I caught sight of Vee Speers‘ photographs in an article recently in the Metro, where residents living near her Chelsea gallery show had kicked up a fuss about her work being ‘distasteful’ and ‘semi-pornographic’. No doubt the complaints have generated more publicity for the exhibition and the artist than they have deterred visitors. The exhibition, entitled ‘The Birthday Party’ features children dressed up as if to attend a party in a range of quirky and curious outfits. The pictures have an almost-painted quality, they’re pale and slightly eerie, staring doe-eyed, reminding me of the work of Erwin Olaf and digital artist Ray Caesar. The photographs are of Veers’ own daughter and her friends, though she has put together the outfits for the photographs. Some of the shots do involve nudity; a girl clutches dolls to her bare chest, a boy poses with in his underwear with boxing gloves, a girl wears a Minnie mouse-style outfit un-buttoned at the chest. Admittedly these poses might be more provocative for an adult, but I don’t think they’re presented in a sexualised way. Even the shots in which the children dress in more ‘adult’ outfits, the image seems more like ‘playing dress-up as grown-ups’ rather than imitating maturity.

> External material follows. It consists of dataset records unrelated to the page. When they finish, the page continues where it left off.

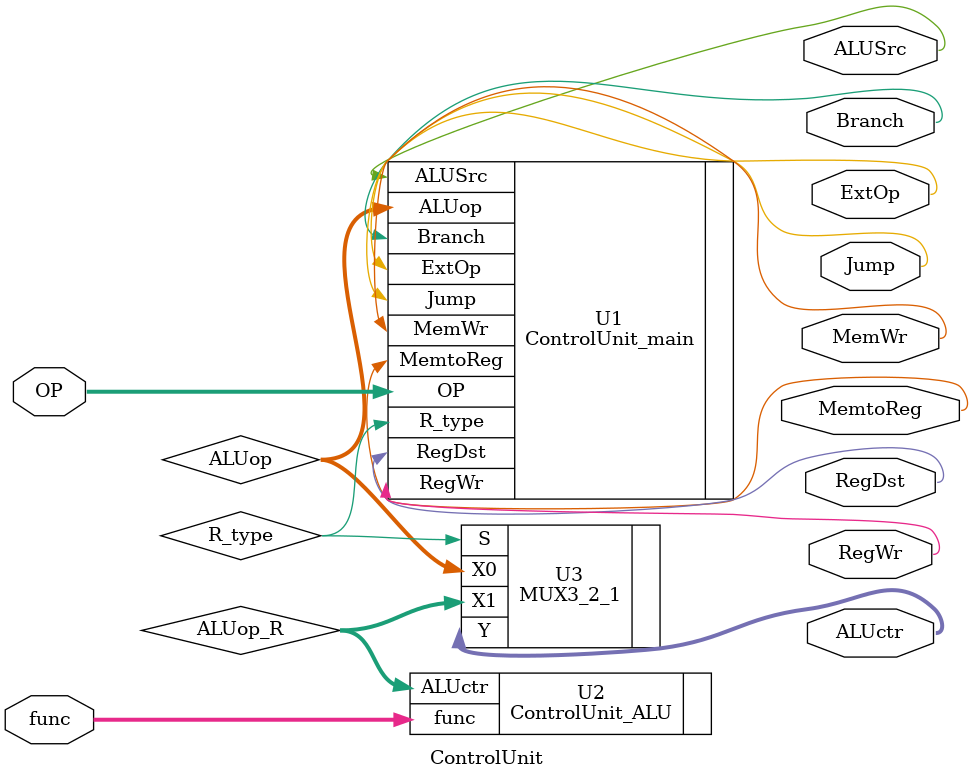
<source format=v>
`timescale 1ns / 1ps
module ControlUnit(OP, func, 
                   RegWr, ALUSrc, RegDst,
						 MemtoReg, MemWr, Branch, Jump,
						 ExtOp, ALUctr
    );
	 input [5:0] OP;		//OP-Ö¸ÁîÀàÐÍ±àÂë£»
	 input [5:0] func;	//func-R_typeÖ¸Áî¹¦ÄÜ±àÂë£»
	 output RegWr;			//RegWr-¼Ä´æÆ÷Ð´ÐÅºÅ£»
	 output ALUSrc;		//ALUSrc-Ñ¡ÔñALUµÚ¶þ¸ö²Ù×÷Êý£»
	 output RegDst;		//RegDst-Ñ¡ÔñÄ¿µÄ¼Ä´æÆ÷£»
	 output MemtoReg;		//MemtoReg-Ñ¡ÔñÐ´Èë¼Ä´æÆ÷µÄÊý¾Ý£»
	 output MemWr;			//MemWr-´æ´¢Æ÷Ð´ÐÅºÅ£»
	 output Branch;		//Branch-Ìõ¼þ×ªÒÆÖ¸ÁîÅÐ¶ÏÐÅºÅ£»
	 output Jump;			//Jump-ÎÞÌõ¼þ×ªÒÆÖ¸ÁîÅÐ¶ÏÐÅºÅ£»
	 output ExtOp;			//ExtOp-Ñ¡Ôñ½øÐÐ·ûºÅÀ©Õ¹»¹ÊÇÁãÀ©Õ¹£»
	 output [2:0] ALUctr;		//ALUctr-ALU¿ØÖÆÐÅºÅ£»
	 
	 wire [2:0] ALUop;		//ALUop-·ÇR_typeÖ¸ÁîÊ±¸ù¾ÝÖ¸ÁîÀàÐÍ¸ø³öALU¿ØÖÆÐÅºÅ£»	
	 wire [2:0] ALUop_R;		//ALUop_R-R_typeÖ¸ÁîÊ±¸ù¾Ýfunc±àÂë¸ø³öALU¿ØÖÆÐÅºÅ£»
	 wire R_type;		//R_type-ÅÐ¶Ïµ±Ç°Ö¸ÁîÊÇ·ñÎªR_typeÖ¸Áî£»
	 
	 ControlUnit_main U1 (.OP(OP), .RegWr(RegWr), .ALUSrc(ALUSrc), .RegDst(RegDst), 
                         .MemtoReg(MemtoReg), .MemWr(MemWr), .Branch(Branch), .Jump(Jump),
								 .ExtOp(ExtOp), .ALUop(ALUop), .R_type(R_type)
                         );
    ControlUnit_ALU U2 (.func(func), .ALUctr(ALUop_R));
	 MUX3_2_1 U3 (.X1(ALUop_R), .X0(ALUop), .S(R_type), .Y(ALUctr));

endmodule

</source>
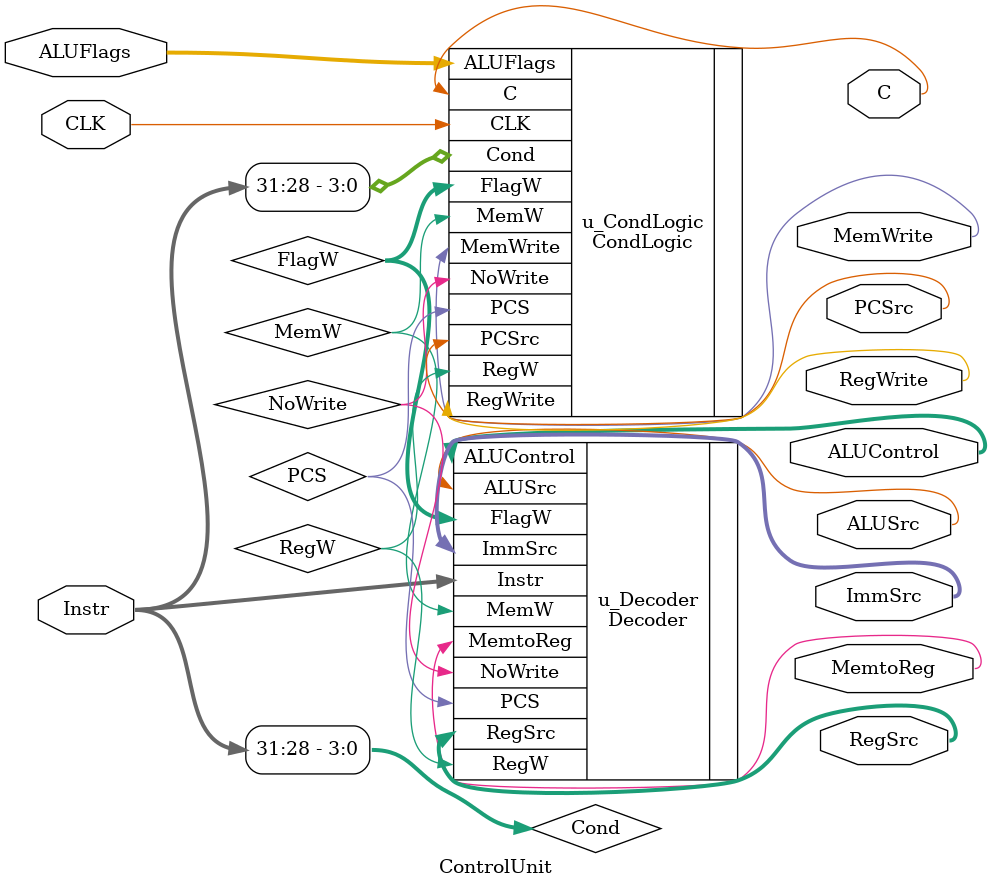
<source format=v>
module ControlUnit(
    input [31:0] Instr,
    input [3:0] ALUFlags,
    input CLK,

    output MemtoReg,
    output MemWrite,
    output ALUSrc,
    output [1:0] ImmSrc,
    output RegWrite,
    output [1:0] RegSrc,
    output [3:0] ALUControl,	
    output PCSrc,
    output C
); 
    
    wire [3:0] Cond;
    wire PSC, RegW, MemW, NoWrite;
    wire [1:0] FlagW;

    assign Cond=Instr[31:28];

    CondLogic u_CondLogic(
        .CLK      ( CLK      ),
        .PCS      ( PCS      ),
        .RegW     ( RegW     ),
        .MemW     ( MemW     ),
        .FlagW    ( FlagW    ),
        .Cond     ( Cond     ),
        .ALUFlags ( ALUFlags ),
        .NoWrite  ( NoWrite ),
        .PCSrc    ( PCSrc    ),
        .RegWrite ( RegWrite ),
        .MemWrite ( MemWrite  ),
        .C        ( C )
    );

    Decoder u_Decoder(
        .Instr      ( Instr      ),
        .PCS        ( PCS        ),
        .RegW       ( RegW       ),
        .MemW       ( MemW       ),
        .MemtoReg   ( MemtoReg   ),
        .ALUSrc     ( ALUSrc     ),
        .ImmSrc     ( ImmSrc     ),
        .RegSrc     ( RegSrc     ),
        .ALUControl ( ALUControl ),
        .NoWrite    ( NoWrite    ),
        .FlagW      ( FlagW      )
    );

endmodule
</source>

Nudity in itself need not be something sexual or offensive, and in childhood it can be very innocent and playful. Often family photos of children when they’re young will involve some nudity, perhaps playing on the beach or in the garden. Sometimes kids don’t want to wear clothes! Young children don’t tend to feel embarrassed or ashamed of their naked bodies, they haven’t yet learnt to treat it as such. Where does the concern come from over these images? Is it that they might encourage others to view children in a sexual way, or that those who have an attraction to children might find them arousing? Unfortunately we can’t choose what other people get turned on by, one man’s porn is another’s M&S lingerie catalogue. Personally I find these photos rather fascinating, they seem to create a rather bizarre and perfect world ruled by children, with its own rites and customs, that we are not invited to. Sometimes children wear less clothing, but it’s for themselves, it’s their own, not for others. The photos are beautifully composed, simple yet exquisite. The combination of something soft and natural and something more fantastical. We’re all naked underneath and maybe there’s nothing inherently offensive or erotic about a nude body out of any associated context. Maybe we need to decouple the body and nudity from sexuality, which though often intertwined, can exist separately.